In its multilayered chronicle of a modern family and friends over the course of four turbulent seasons, “Another Year” is closer to Leigh’s 2002 drama “All or Nothing” than his more recent pictures, the shattering historical drama “Vera Drake” and the dread-laced comedy “Happy-Go-Lucky.” Counselor Gerri and her geologist husband Tom (Jim Broadbent) are the film’s problem-free glue: atoms of strengths around whom clusters of unstable particles orbit. These include Mary, a delusional, depressed divorcee with a pathetic crush on Gerri’s son Joe (Oliver Maltman); Ken (Peter Wright), an obese winesop who resembles Bill Bennett on a perpetual bender; and Tom’s brother Ronnie (David Bradley), a newly grieving widow forced to deal with his absent, antagonistic son (Martin Savage).
Though Broadbent and Sheen receive top billing, Manville’s Mary is undoubtedly the movie’s standout performance, a tragic tour de force. She’s the third or fifth wheel in every social situation, erecting a false front of happiness one moment and sobbing herself to sleep in the next. She’s one of a few casualties of the film’s overriding theme: the inevitable reality of aging. All of the characters grapple with it; retaining health and happiness after physical and social desirability has faded is an everyday struggle for abandoned souls like Mary.

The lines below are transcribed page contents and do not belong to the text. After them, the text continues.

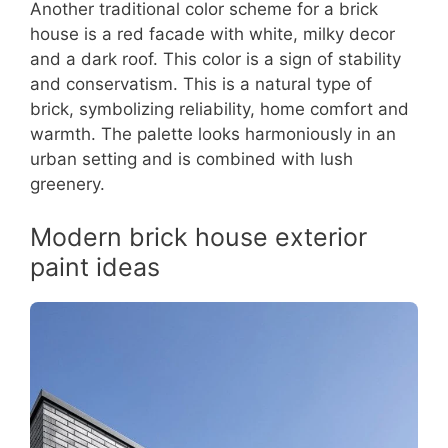
Another traditional color scheme for a brick
house is a red facade with white, milky decor
and a dark roof. This color is a sign of stability
and conservatism. This is a natural type of
brick, symbolizing reliability, home comfort and
warmth. The palette looks harmoniously in an
urban setting and is combined with lush
greenery.
Modern brick house exterior
paint ideas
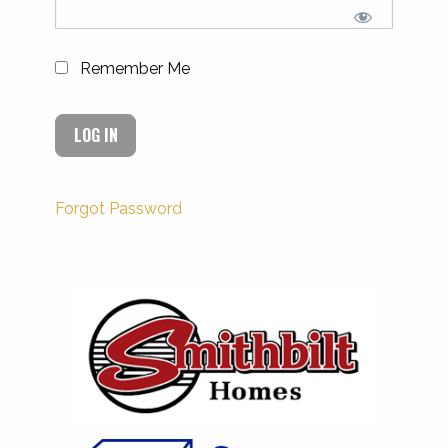
Remember Me
Forgot Password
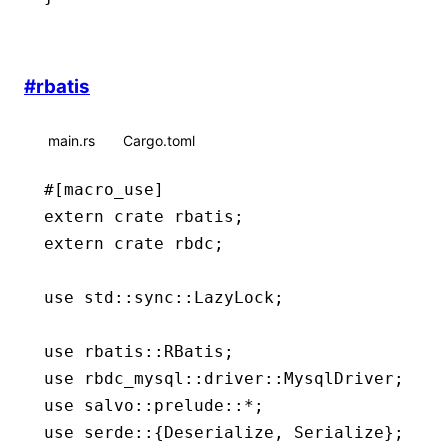
#
rbatis
main.rs
Cargo.toml
#[macro_use]
extern
 crate
 rbatis;
extern
 crate
 rbdc;
use
 std
::
sync
::
LazyLock
;
use
 rbatis
::
RBatis
;
use
 rbdc_mysql
::
driver
::
MysqlDriver
;
use
 salvo
::
prelude
::*
;
use
 serde
::
{
Deserialize
, 
Serialize
};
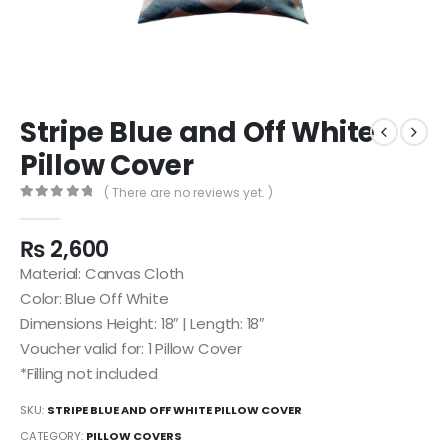
Stripe Blue and Off White
Pillow Cover
( There are no reviews yet. )
0
out of 5
₨
2,600
Material: Canvas Cloth
Color: Blue Off White
Dimensions Height: 18″ | Length: 18″
Voucher valid for: 1 Pillow Cover
*Filling not included
SKU:
STRIPE BLUE AND OFF WHITE PILLOW COVER
CATEGORY:
PILLOW COVERS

Leigh’s seemingly extemporaneous script – in fact workshopped to death in preproduction – stings with relatable authenticity and brutal honesty. While it’s fair to say that Leigh cruelly lingers on the wrinkles in Mary’s face when she awkwardly prompts Joe to guess how old she is, Leigh proves by the film’s end that he has deep reservoirs of compassion for all of his characters, despite and because of their flaws.
“Another Year” opens Friday at Regal Shadowood in West Boca Raton, Regal Delray, Frank Theaters Gateway in Fort Lauderdale, AMC Aventura and Regal South Beach.